L'action se déroule dans la région de Thionville, quelques années après les événements racontés dans Les Nuits rouges. Les remous provoqués par le premier volet sont quasiment apaisés et le monde s'est reconstitué. Keller continue à être un policier exemplaire, c'est-à-dire qu'il surveille les différents gangs qui se partagent le monde de la drogue pour éviter que cela ne fasse trop de vagues, et que la situation reste gérable pour apaiser cette région en déclin économique. Mais la situation est fragile car la dealeuse locale est soumise à une pression constante de ses fournisseurs qui voudraient introduire une nouvelle drogue, qui rend accro rapidement mais qui tue tout aussi facilement. Et, bien sûr, tout ça risque de rompre le fragile équilibre de cette région. D'autant plus qu'au-dessus de nouvelles forces veulent s'installer comme ce mafieux qui entend créer de nouvelles façons de gérer le business et ce représentant des forces pharmaceutiques ; ensemble, ils entendent s'emparer du pouvoir économique en s'appuyant sur des forces légales et illégales... du moment que cela rapporte.
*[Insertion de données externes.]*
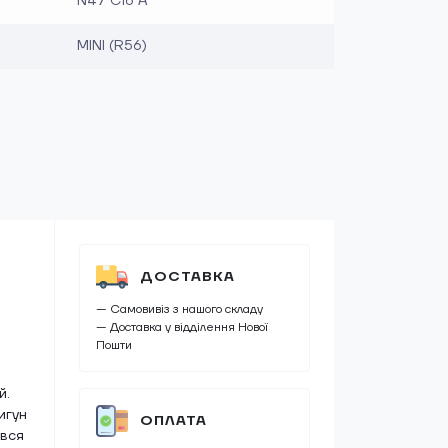
N47 C16 A
MINI (R56)
ДОСТАВКА
— Самовивіз з нашого складу
— Доставка у відділення Нової
Пошти
й.
игун
ОПЛАТА
ався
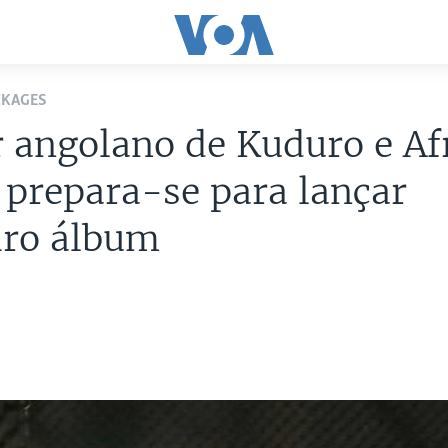
CKAGES
 angolano de Kuduro e Af
prepara-se para lançar
iro álbum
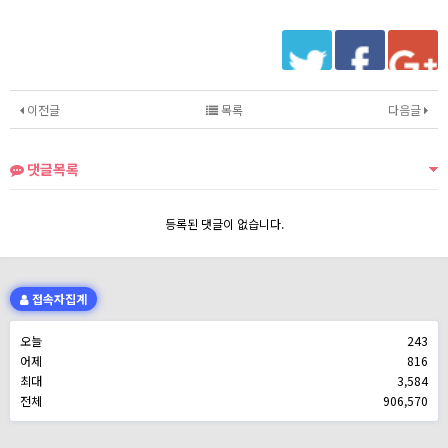
이전글
목록
다음글
댓글목록
등록된 댓글이 없습니다.
접속자집계
오늘
243
어제
816
최대
3,584
전체
906,570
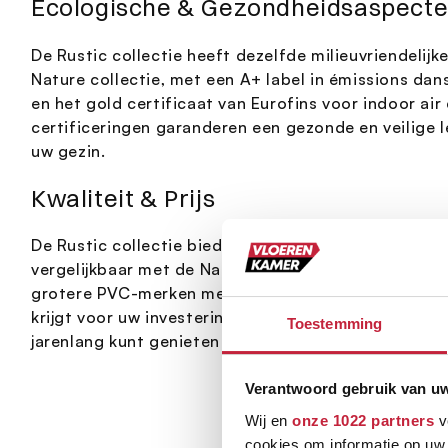
Ecologische & Gezondheidsaspect
De Rustic collectie heeft dezelfde milieuvriendelijk
Nature collectie, met een A+ label in émissions dans l
en het gold certificaat van Eurofins voor indoor ai
certificeringen garanderen een gezonde en veilige 
uw gezin.
Kwaliteit & Prijs
De Rustic collectie biedt een uitstekende prijs-kwal
vergelijkbaar met de Nature collectie. Het combinee
grotere PVC-merken met een gunstigere prijs, waa
krijgt voor uw investering. De uitgebreide garantie 
Toestemming
jarenlang kunt genieten van uw prachtige vloer zon
Verantwoord gebruik van u
Wij en
onze 1022 partners
v
cookies om informatie op uw 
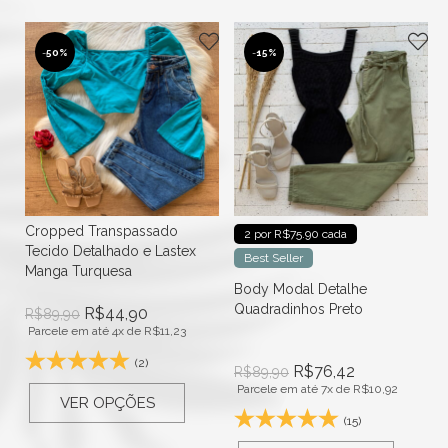
-
50%
-
15%
Cropped Transpassado
2 por R$75.90 cada
Tecido Detalhado e Lastex
Best Seller
Manga Turquesa
Body Modal Detalhe
Quadradinhos Preto
R$
44,90
R$
89,90
Parcele em até 4x de
R$
11,23
(2)
R$
76,42
R$
89,90
Parcele em até 7x de
R$
10,92
VER OPÇÕES
(15)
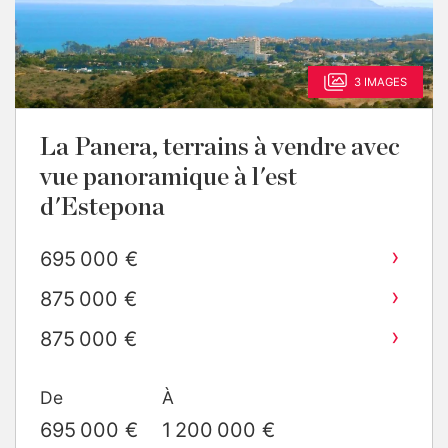
3 IMAGES
La Panera, terrains à vendre avec
vue panoramique à l'est
d'Estepona
›
695 000 €
›
875 000 €
›
875 000 €
›
975 000 €
De
À
›
1 200 000 €
695 000 €
1 200 000 €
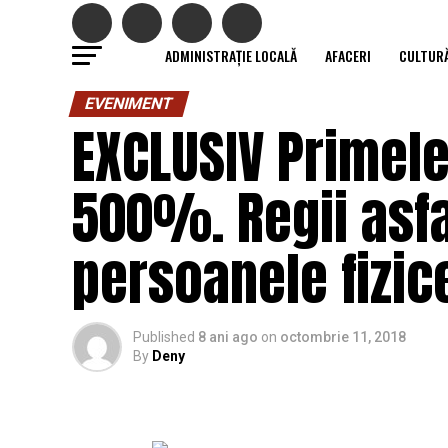
ADMINISTRAȚIE LOCALĂ
AFACERI
CULTUR
EVENIMENT
EXCLUSIV Primele
500%. Regii asfal
persoanele fizice
Published
8 ani ago
on
octombrie 11, 2018
By
Deny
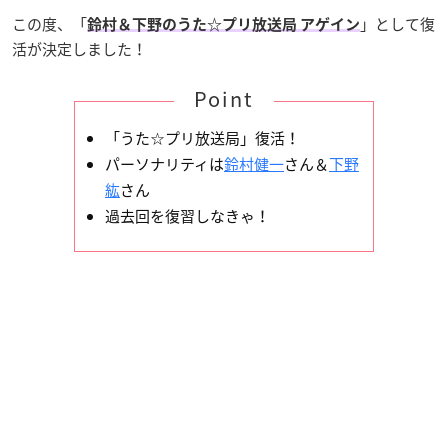
この度、「
」として復
鈴村＆下野のうた☆プリ放送局 アゲイン
活が決定しました！
Point
「うた☆プリ放送局」復活！
パーソナリティは
鈴村健一
さん＆
下野
紘
さん
過去回を復習しなきゃ！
Tous ces individus et groupes sont donc là, l'arme sur la couture du pantalon, prêts à lancer une guerre désastreuse, mais qui devrait les enrichir. Il suffit cependant d'un élément anodin pour que tout explose. Or, cet élément va arriver en la personne de Gallois, celui qui a déjà fait exploser le consensus trois ans plus tôt afin de venger son père, syndicaliste assassiné. Parti se réfugier en Asie, il revient sans trop bien savoir pourquoi. Mais, à peine arrivé, un journaliste annonce son retour de manière déguisée. Quelques heures plus tard, il manque d'être tué, et des hommes de main s'emparent d'un voisin de chambre de son hôtel, le torturant et diffusant les images de son calvaire. Tout peut s'embraser et Keller comptera les morts...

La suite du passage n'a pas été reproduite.